All Mens Dead – Planning, Shooting and Post Producing a great low budget short film

All mens dead is a short film from the National Film and Television School – NFTS

Synopsis 
“As the German blitz raids reach their 39th furhter air raids are to be expected at anytime…”
At BBC broadcasting House, Bruce Belfrage and the rest of the staff are preparing the nightly news for millions of anxious listeners, but when the building suffers a direct hit they must pull together to face a terrible choice. Inspired by true events.

 

Production

“NFTS All Men’s Dead was a particularly trying film to produce  – with an small budget, huge production design demands and set build, large cast & big ambitions.

The production kept a production blog throughout prep and shooting – allowing people to keep updated with the progress of the film, including the nitty gritty of how to recreate the BBC’s flagship broadcasting building – and then how to blow it up.

The whole film was shot on Stage One at the NFTS  except for the stairwells – which were filmed in BBC Broadcasting House. The completed set was over 2500 square foot in size and took two months to build (and three days to destroy!).”

The fim was shot in 4 days and I went to the shooting with my still camera, tools for measurements, distortion grids, tapes, etc. We shot grid lenses for 14mm, 18mm, 24mm, 35mm, 50mm and a grey card. I took several pictures of the location and objects that later on helped understand light conditions in the scene.  One of this pictures was used as a projection to transform a still image in a shot for the film. I drew on my notepad a lighting map making sure every light in the set was included on their exact location relate to the ground and camera.

Post Production

Compositing

The entire post production of All Mens Dead took more than 5 months. The Film had more than 45 Visual Effects Shots, including clean ups, roto, keying, 3D tracking, projections and so on. The 3D tracking was done in PFtrack which allowed exporting geometries and cameras to nuke, making easy afterwards to position objects in the nuke 3D Space.

The Film was shot on a 16mm SUPER ARRI SR3.  The scanned negative was delivery in DPX LOG Cineon 2k. Throughout the entire the post we kept LOG colorspace simulating KODAK’s LUT in The Foundry’s Nuke and Baselight, which gave a good idea where to go afterwards in the Grading.

Matte Painting

Matte painting artist Helen Brownell designed the look of London in the WW2. Wrecked buildings, debris, smoke, fire and even a bombarded bus were used in the final matte painting, which later was projected in 3D geometries in nuke allowing relight and minor adjustments of the shot in 2D without the need to go back to Maya. That saved a lot of time for the post.
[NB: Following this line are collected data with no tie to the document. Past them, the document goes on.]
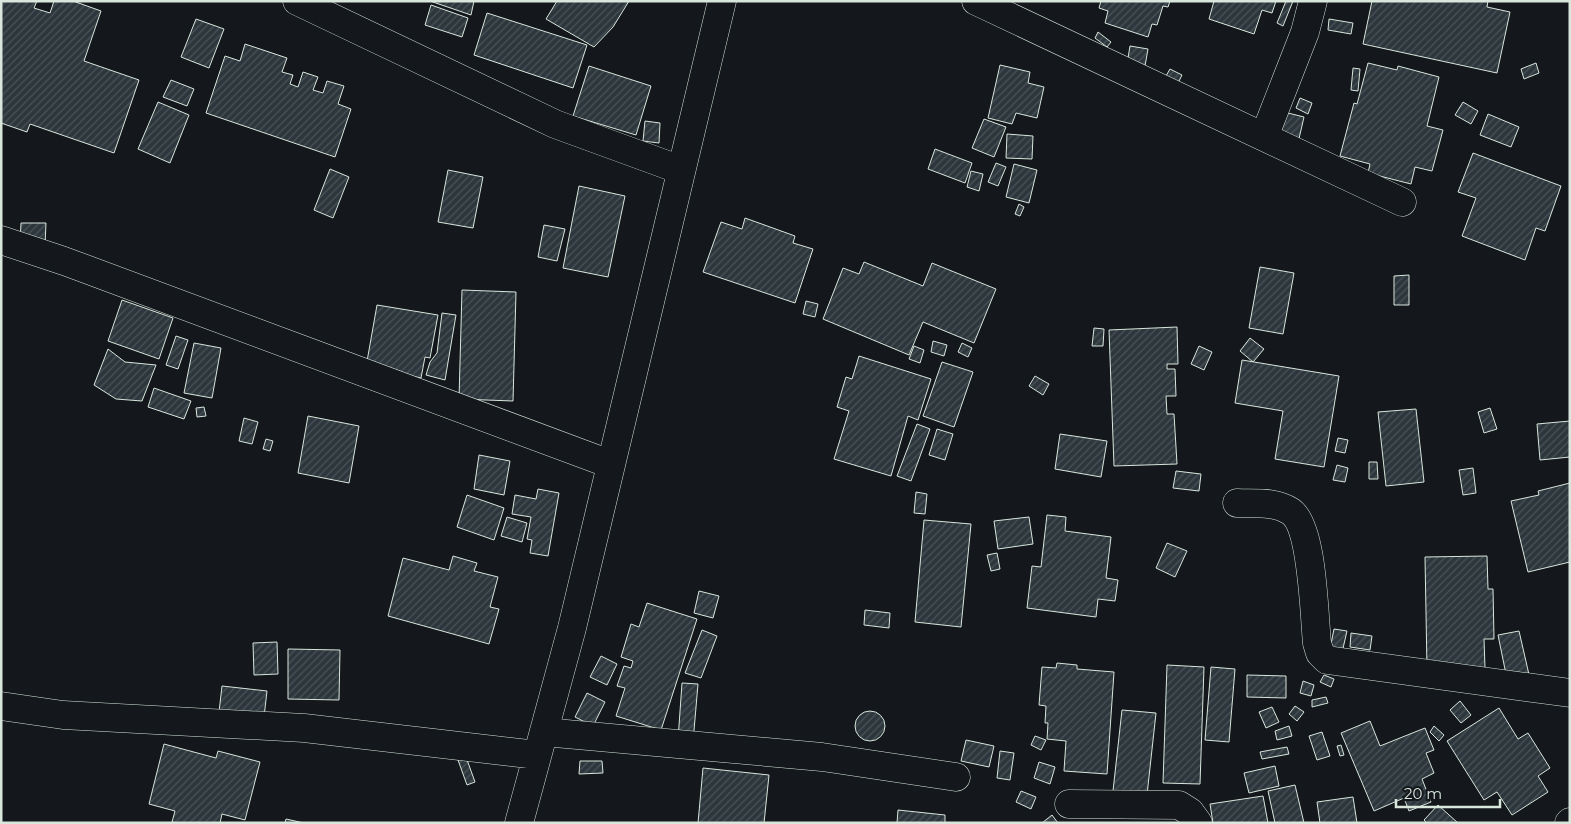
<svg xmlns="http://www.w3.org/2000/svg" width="1571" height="824" viewBox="0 0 1571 824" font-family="Montserrat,sans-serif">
<defs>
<pattern id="building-hatch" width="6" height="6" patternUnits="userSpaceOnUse" patternTransform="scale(1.25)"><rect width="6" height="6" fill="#2c363c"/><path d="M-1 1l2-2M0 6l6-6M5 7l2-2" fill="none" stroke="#4a5358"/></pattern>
</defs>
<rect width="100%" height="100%" fill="#14181c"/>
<path fill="url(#building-hatch)" stroke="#d8e6dc" d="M1,1H37L34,8L50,13L54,1H73L101,11L84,61L139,80L114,153L30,124L27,132L1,123Z
M430,1H474L471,15Z
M557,1H629L613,27L594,47L546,19Z
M1101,1H1170L1168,7L1163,6L1157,25L1152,24L1148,37L1105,23L1108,11L1099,8Z
M1214,1H1276L1272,13L1262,10L1254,34L1209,19Z
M1286,1H1293L1283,26L1277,23Z
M1372,1H1488L1487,7L1510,12L1497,73L1363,44Z
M431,5L468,18L462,37L425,25Z
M487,13L587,45L573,88L474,55Z
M196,19L224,29L209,68L181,57Z
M1329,19L1353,23L1351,34L1328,30Z
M1098,32L1111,42L1107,47L1095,38Z
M245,44L287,58L282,72L293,75L290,84L298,87L303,72L318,77L313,90L323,93L327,81L344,86L338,104L351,109L335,157L206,113L225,56L240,61Z
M1130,46L1148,49L1145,66L1127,64Z
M1368,63L1397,70L1398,66L1439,77L1427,126L1443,130L1432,171L1415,167L1411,184L1368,173L1370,164L1340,156L1354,103L1357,104Z
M1536,63L1539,73L1524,79L1521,69Z
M1000,65L1030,72L1028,83L1044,87L1037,118L1016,113L1012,124L988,118Z
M589,66L651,86L636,135L573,116Z
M1353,68L1360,69L1358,91L1351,90Z
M1170,69L1182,75L1178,83L1166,76Z
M171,80L194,89L187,106L163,97Z
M1300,98L1312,103L1308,114L1296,108Z
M158,102L189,115L170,163L138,149Z
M1463,102L1478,111L1471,124L1455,115Z
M1284,112L1304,117L1298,143L1278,138Z
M1488,114L1519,127L1511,147L1480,135Z
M984,119L1006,127L994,157L972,148Z
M645,121L660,123L659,143L643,141Z
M1007,134L1033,136L1032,159L1006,158Z
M935,149L972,163L965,183L928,169Z
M1473,153L1561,186L1545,231L1536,228L1525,260L1462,236L1476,198L1458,192Z
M996,163L1006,167L998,186L988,182Z
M1014,164L1037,170L1029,203L1006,197Z
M330,169L349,177L333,218L314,210Z
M448,170L483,177L473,228L438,222Z
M971,171L983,174L979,191L967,187Z
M579,186L625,196L608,277L563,268Z
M1019,204L1024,207L1020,216L1015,214Z
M745,218L795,236L793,243L813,249L795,303L703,272L721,222L742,229Z
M21,223H46L45,245L20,244Z
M544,225L565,229L557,261L538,257Z
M864,262L923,286L932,263L996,289L974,343L923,322L909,355L823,319L843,268L859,274Z
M1260,267L1294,273L1283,334L1249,328Z
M1409,275V305H1394V276Z
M462,290L516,292L513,401L459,399Z
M122,300L173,318L159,359L108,341Z
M806,301L818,304L815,317L803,314Z
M377,305L438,315L430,358L425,357L421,378L366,367Z
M442,313L456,315L445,380L426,375L430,362L437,353Z
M1177,327L1178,364H1167V369H1175L1176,396H1166L1167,414H1174L1177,464L1114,466L1109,330Z
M1094,328L1104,329L1103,346H1092Z
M176,336L188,340L178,369L166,365Z
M1250,338L1264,349L1253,362L1240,351Z
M933,341L947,345L944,356L931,352Z
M194,343L221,348L212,398L184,393Z
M962,343L972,348L968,357L958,352Z
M914,346L924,350L920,363L909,359Z
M1199,346L1212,352L1204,370L1191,364Z
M108,349L125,362L156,365L142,401L116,399L94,385Z
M859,356L931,379L918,420L908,416L891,476L834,459L849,411L837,407L846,377L852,379Z
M1242,360L1339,376L1324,467L1275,459L1283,411L1235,403Z
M942,362L973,372L954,427L923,416Z
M1035,376L1049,384L1043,395L1029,386Z
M154,388L191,401L184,419L148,407Z
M204,407L206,416L197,417L196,408Z
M1490,408L1497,429L1484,433L1478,412Z
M1416,409L1424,482L1386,486L1378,412Z
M308,416L359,426L349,483L298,473Z
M244,418L258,422L252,444L239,441Z
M1570,421V457L1540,460L1537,424Z
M917,424L930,429L911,481L897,476Z
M937,429L953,434L945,460L929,455Z
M1060,434L1107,441L1101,477L1055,469Z
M1338,438L1348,440L1345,453L1335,451Z
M266,439L273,441L270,451L263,449Z
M479,455L510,461L504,495L474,489Z
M1369,462H1377L1378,479H1369Z
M1337,465L1348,468L1345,482L1333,480Z
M1473,468L1476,493L1463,495L1459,470Z
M1176,471L1201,474L1199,491L1173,488Z
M1570,483V562L1528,572L1511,501L1539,495L1538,491Z
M538,489L559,493L548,556L530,553L532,540L527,539L531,517L512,514L515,495L536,499Z
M916,492L927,494L925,514L914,513Z
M467,495L504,508L494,540L457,527Z
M1047,515L1066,517L1065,531L1111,537L1106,578L1118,580L1115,601L1098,599L1096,617L1027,608L1032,566L1041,567Z
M507,517L527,523L522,542L501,536Z
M1029,517L1033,544L998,549L994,521Z
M924,520L971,524L961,627L915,622Z
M1167,543L1187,551L1175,577L1156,568Z
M997,553L1000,569L991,571L987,555Z
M453,556L477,563L474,571L498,577L490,607L499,609L489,644L388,616L403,558L449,570Z
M1487,556L1488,589H1493L1494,639H1484L1485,668L1427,669L1425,557Z
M699,591L719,596L713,618L694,613Z
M647,603L697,619L661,730L616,716L625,688L617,686L624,666L631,668L633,661L621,657L631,624L639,627Z
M865,610L890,613L889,628L864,625Z
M1334,629L1347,631L1341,657L1329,654Z
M702,630L717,636L701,678L685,673Z
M1519,631L1530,679L1508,684L1498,635Z
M1351,633L1372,636L1370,650L1350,647Z
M277,642L278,674L254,675L253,643Z
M288,649L340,650L339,700L288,699Z
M601,656L617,664L607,685L590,677Z
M1057,663L1077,665V669L1114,672L1107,774L1064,771L1066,741L1047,739L1048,723H1045L1046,706L1039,705L1042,667L1056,668Z
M1167,665L1204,667L1200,784L1163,783Z
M1211,667L1235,669L1229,742L1205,740Z
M1247,675L1286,676V698L1247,697Z
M1324,675L1334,679L1331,687L1320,682Z
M1303,681L1314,685L1311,696L1300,693Z
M682,683L698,684L693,742L678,740Z
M222,686L267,691L264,717L219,712Z
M587,693L605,702L593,726L575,717Z
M1326,697L1328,703L1312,707V700Z
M1460,701L1471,715L1461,723L1450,710Z
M1295,706L1304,712L1297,721L1289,714Z
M1272,707L1279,722L1266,728L1259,712Z
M1499,708L1518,739L1528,733L1550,768L1538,776L1548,792L1512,815L1497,792L1484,800L1447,741Z
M1122,710L1156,713L1147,795L1113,791Z
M855 726a15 15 0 1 1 30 0a15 15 0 1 1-30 0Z
M1370,721L1380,746L1425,728L1434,750L1426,753L1434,773L1422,779L1431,802L1409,811L1404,798L1374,811L1341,733Z
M1289,726L1292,736L1277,740L1275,731Z
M1434,726L1444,735L1439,741L1430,732Z
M1322,732L1330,756L1317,760L1309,736Z
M1035,736L1046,740L1041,750L1031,745Z
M966,740L994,746L989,767L961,761Z
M164,744L216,758L218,751L260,762L245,820L222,814L220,823H177L172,822L175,811L149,804Z
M1341,745L1344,755L1340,756L1337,746Z
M1287,747L1289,754L1262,759L1260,752Z
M1000,751L1014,753L1010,780L997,778Z
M466,757L475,782L467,785L458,760Z
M580,761H602L603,773L579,774Z
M1039,762L1055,767L1050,784L1034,778Z
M1275,766L1279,786L1249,793L1244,773Z
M703,768L769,775L764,823H698Z
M1295,785L1304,823H1275L1268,791Z
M1021,791L1036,797L1031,809L1016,802Z
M1263,796L1268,823H1213L1210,804Z
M1353,797L1357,823H1320L1317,802Z
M1438,805L1458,823H1427L1424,820Z
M898,810L945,815V823H897Z
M1052,815L1058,823H1042Z
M286,819L304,823H285Z"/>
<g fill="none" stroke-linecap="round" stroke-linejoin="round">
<g stroke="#d8e6dc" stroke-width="29">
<path id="minor" d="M297,1L555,124L681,170
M976,1L1402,202
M1264,137L1305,32L1313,1
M1,240L64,261L610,464
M1237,503C1255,504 1274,501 1290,511C1313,525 1314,615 1317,643L1320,653L1327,660L1570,693
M1,706L63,715L304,728L537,755
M544,732L822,757L956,777
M1069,804L1179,805L1190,812L1198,823
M519,823L572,628L722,1
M1569,823L1570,822"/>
</g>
<use href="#minor" stroke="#14181c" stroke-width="28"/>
</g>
<rect width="1571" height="824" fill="none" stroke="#d8e6dc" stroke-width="5"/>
<path d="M1396 799v8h104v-8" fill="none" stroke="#d8e6dc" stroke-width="2.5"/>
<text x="1404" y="799" font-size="15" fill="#d8e6dc" stroke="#14181c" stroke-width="4" paint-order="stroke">20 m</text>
</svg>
Matte Painting – By Helen Brownell

Comp with Matte Painting and grading applied

Grading

The grading took 1 week in Baselight and was entirely done using a KODAK LUT as a starting point and building on the color layers after that. The fact that we kept all the post production in LOG it helped a lot to get the most out of the Fuji ETERNA Vivid 160T 8643 stock which I must say it is unbelievable low noise for a 16 mm negative. Plus the incredible amount of contrast and saturation, and the outstanding high dynamic range of  film made possible push the boundaries and explore new limits in the grading suite. We were all (DOP, Director and Colourist) really happy with the final look of the film. I think it was the right direction use a gritty, dirty, contrast look to immerse the audience into the storytelling, the most important part of the film.

Online

The Online was done in 3 days and it was where everything got together. A mix LTRT and 5.1 was brought in Autodesk Smoke to pair the DPX Log 10 bit Cineon from baselight. You could argue we lost 6 bit in the process from grading to online, however the crucial parts of the film (grading and compositing) were done in 16 bits so no problems for smoke to not use this information. After that, all the credits, clock, sound and picture (IN SYNC!) were extensively checked and the film was ready to go. A HDCAM tape and Cineon DPX were exported meaning the film was ready to go to festivals around the world.